- A$AP rocky: This is an example of what may happen when you use broad matched keywords. Here the company implemented SAPs (System Application Products) for all the small-sized businesses to medium-sized businesses. Since SAP is a widely-used technical term, they decided to bid the keyword “sap”. Google decided on its own that ‘sap’may be a misspelled ‘asap’ and then it searched for A$AP Rocky’s name!
- Whack your Boss: There was a campaign targeting women who were interested in starting off with their personal businesses. They targeted the phrase-match keyword “boss” and when people typed “whack your boss”, their ad ended up in display. What is surprising is that this search term has more than 30,000 impressions and 1719 clicks.
- How do I remove terrible smell from carpet which has been flooded using household ingredients: This search term came from a campaign for a carpet stench remover. Based on this specific long query, you might think that the company discovered one winner search term.

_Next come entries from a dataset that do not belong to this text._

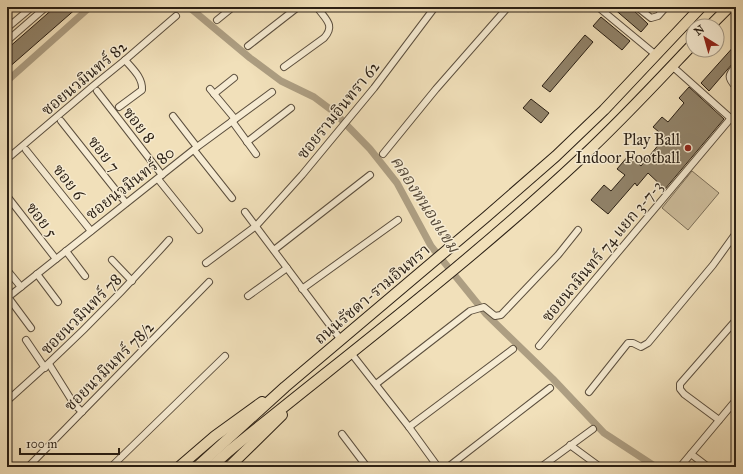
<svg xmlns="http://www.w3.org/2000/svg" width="743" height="474" viewBox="0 0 743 474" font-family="'IM FELL Great Primer','Noto Serif Thai',serif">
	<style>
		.grass { fill: #cfbf9e; stroke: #7c6f59 }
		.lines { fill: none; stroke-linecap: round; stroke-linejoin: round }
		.canal { stroke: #ad9e82; stroke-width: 7 }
		.building { fill: #91836a; stroke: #2a1f14 }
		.minor-casing { stroke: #5c4f3e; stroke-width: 8 }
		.primary-casing { stroke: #2a1f14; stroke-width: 12 }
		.minor { stroke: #f6ebd2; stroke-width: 6 }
		.primary { stroke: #f1e0ba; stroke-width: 10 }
		.poi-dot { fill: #8f2418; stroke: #f6ebd2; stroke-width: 1.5 }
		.labels { text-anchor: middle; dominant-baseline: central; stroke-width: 3; stroke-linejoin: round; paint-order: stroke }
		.street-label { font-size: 16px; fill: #2a1f14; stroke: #f6ebd2 }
		.poi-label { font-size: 16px; fill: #2a1f14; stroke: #f6ebd2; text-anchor: end }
		.water-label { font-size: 17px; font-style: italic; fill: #584b3a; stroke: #f6ebd2 }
	</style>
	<rect width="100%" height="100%" fill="#f1e0ba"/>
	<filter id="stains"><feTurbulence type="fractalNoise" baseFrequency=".005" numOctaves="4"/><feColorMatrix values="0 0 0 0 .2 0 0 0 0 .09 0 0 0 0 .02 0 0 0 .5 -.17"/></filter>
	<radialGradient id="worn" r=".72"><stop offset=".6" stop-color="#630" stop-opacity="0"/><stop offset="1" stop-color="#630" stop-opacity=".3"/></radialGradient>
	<polygon class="grass" points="692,171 719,193 688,230 662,208"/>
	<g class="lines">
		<g class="canal">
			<polyline points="189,7 250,58 281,81 314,97 334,112 370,149 397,183 431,246 486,314 553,379 604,433 656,467"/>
			<polyline points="7,81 90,7"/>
		</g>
	</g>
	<g class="building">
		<polygon points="55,7 78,7 7,69 7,49"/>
		<polygon points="612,7 630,7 648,24 641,32"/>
		<polygon points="601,17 630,41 622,50 593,26"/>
		<polygon points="585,35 593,42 550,92 542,86"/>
		<polygon points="736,44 736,61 733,63 709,91 701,83"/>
		<polygon points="689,87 724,119 665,189 648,173 637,186 635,183 608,214 591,200 604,185 611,191 625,175 617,169 629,155 641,166 665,137 653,127 662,117 668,122 684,103 679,98"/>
		<polygon points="531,99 549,113 541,123 523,108"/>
	</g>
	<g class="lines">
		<defs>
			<g id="minor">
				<polyline points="598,7 656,55"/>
				<polyline points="637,7 651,18 658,16 666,7"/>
				<polyline points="528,8 529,7"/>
				<polyline points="217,20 233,7"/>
				<polyline points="7,28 32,7"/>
				<polyline points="7,41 46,7"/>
				<polyline points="248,46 298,7"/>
				<polyline points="672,66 736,123"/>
				<path d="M736 66C728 75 727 78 736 87"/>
				<path d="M284 67 324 38C336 25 325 19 317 7"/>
				<polyline points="210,89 235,119"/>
				<polyline points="97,91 162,175"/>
				<polyline points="214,94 234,78"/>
				<path d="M119 107 142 90C143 78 133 69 125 60"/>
				<polyline points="173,116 197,147"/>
				<polyline points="61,121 126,203"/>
				<polyline points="232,121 256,154"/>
				<polyline points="247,142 291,108"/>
				<polyline points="26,150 91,231"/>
				<polyline points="194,150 232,198"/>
				<polyline points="383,154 436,89 508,7"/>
				<polyline points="7,159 93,86 125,60 176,16"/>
				<polyline points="158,179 199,230"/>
				<polyline points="7,196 56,259"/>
				<polyline points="245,212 341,340"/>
				<polyline points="274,250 370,175"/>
				<polyline points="66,251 85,276"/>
				<polyline points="112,260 132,281"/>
				<polyline points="206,263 256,226 302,175 374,88 435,7"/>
				<polyline points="7,270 21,287"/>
				<polyline points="37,274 58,302"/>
				<polyline points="302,289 398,220"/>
				<polyline points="248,296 287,268"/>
				<polyline points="8,297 31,328"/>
				<polyline points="7,298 197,147 272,92"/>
				<polyline points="26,340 45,368"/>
				<polyline points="539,346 731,118"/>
				<polyline points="351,353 409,427 438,467"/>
				<polyline points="49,364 74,404 82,412"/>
				<polyline points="376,384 470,311 484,307 495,316 501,315 558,255 578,230"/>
				<polyline points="589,392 628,343 633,343 641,347 648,343 713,265 736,233"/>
				<path d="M7 401C64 351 118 297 169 240"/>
				<polyline points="719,420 684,394 680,389 680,384 736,320"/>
				<polyline points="409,427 513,349"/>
				<polyline points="342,434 367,467"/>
				<polyline points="570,445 600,467"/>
				<polyline points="691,454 708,467"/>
				<polyline points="28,467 209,282"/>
				<polyline points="111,467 225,356"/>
				<polyline points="448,467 550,388"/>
				<polyline points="541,467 593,429"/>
				<polyline points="680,467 736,400"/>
			</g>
			<g id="primary">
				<polyline points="710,26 729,7"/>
				<polyline points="179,467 215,436 262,402"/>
				<polyline points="197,467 285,387 486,217 556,156 604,110 701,7"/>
				<path d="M211 467 229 451C347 355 469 263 580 159 620 122 656 83 693 44"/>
				<polyline points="229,467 282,415"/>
			</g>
		</defs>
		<use href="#minor" class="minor-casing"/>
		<use href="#primary" class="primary-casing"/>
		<use href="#minor" class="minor"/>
		<use href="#primary" class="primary"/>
	</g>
	<circle class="poi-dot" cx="688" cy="148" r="4"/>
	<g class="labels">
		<g class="street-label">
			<text transform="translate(84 78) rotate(-40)">ซอยนวมินทร์ 82</text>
			<text transform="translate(338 110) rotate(-51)">ซอยรามอินทรา 62</text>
			<text transform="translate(139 125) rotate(52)">ซอย 8</text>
			<text transform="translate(104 154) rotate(52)">ซอย 7</text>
			<text transform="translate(69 182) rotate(52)">ซอย 6</text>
			<text transform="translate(130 183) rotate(-38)">ซอยนวมินทร์ 80</text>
			<text transform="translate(42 220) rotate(52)">ซอย 5</text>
			<text transform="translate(602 251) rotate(-50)">ซอยนวมินทร์ 74 แยก 3-7-3</text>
			<text transform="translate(372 294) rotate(-40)">ถนนรัชดา-รามอินทรา</text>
			<text transform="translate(81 314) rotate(-45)">ซอยนวมินทร์ 78</text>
			<text transform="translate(109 366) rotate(-45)">ซอยนวมินทร์ 78/2</text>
		</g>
		<g class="poi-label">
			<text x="680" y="139">Play Ball<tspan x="680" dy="18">Indoor Football</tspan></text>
		</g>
		<g class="water-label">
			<text transform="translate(425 204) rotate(57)">คลองหนองแขม</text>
		</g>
	</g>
	<rect width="743" height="474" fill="none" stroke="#f1e0ba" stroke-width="24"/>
	<rect x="8" y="8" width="727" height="458" fill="none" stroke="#2a1f14" stroke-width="2"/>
	<rect x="12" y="12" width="719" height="450" fill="none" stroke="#2a1f14"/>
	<g transform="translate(705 38) rotate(323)"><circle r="19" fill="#f6ebd2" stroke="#a49986"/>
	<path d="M0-3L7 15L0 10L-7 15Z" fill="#8f2418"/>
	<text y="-6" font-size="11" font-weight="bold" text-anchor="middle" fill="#2a1f14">N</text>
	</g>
	<path d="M20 448v6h99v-6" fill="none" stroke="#2a1f14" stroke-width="2"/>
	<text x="26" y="448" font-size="12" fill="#2a1f14" stroke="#f6ebd2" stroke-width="3" paint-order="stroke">100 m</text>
	<rect width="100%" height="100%" filter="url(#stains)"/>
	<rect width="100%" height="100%" fill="url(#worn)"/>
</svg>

This query gets searched too often and being a 16 word search term, it has triggered around 2000 impressions and in 127 clicks. For companies which sell odor-eliminating carpet cleaners, such results seemed counterintuitive.
- Animal sex: This search comes from a pet supply company where they bid on the phrase-match keyword “animal”. However, it was most unfortunate that their ads started showing up for thousands of searches for ‘animal sex’. Although you don’t need speculations on the search intent of this phrase but based on the offering of the product, it’s not a surprise that the search term doesn’t yield conversions.
- *******@aol.com: This search term originated from a tech support campaign which targeted people who had trouble in logging in with their mail id. This company assisted people in getting their email and computer working for a fee and then signed for ongoing assistance.
Therefore it is critical for you to review your search terms on a daily basis so that such things don’t happen with your company.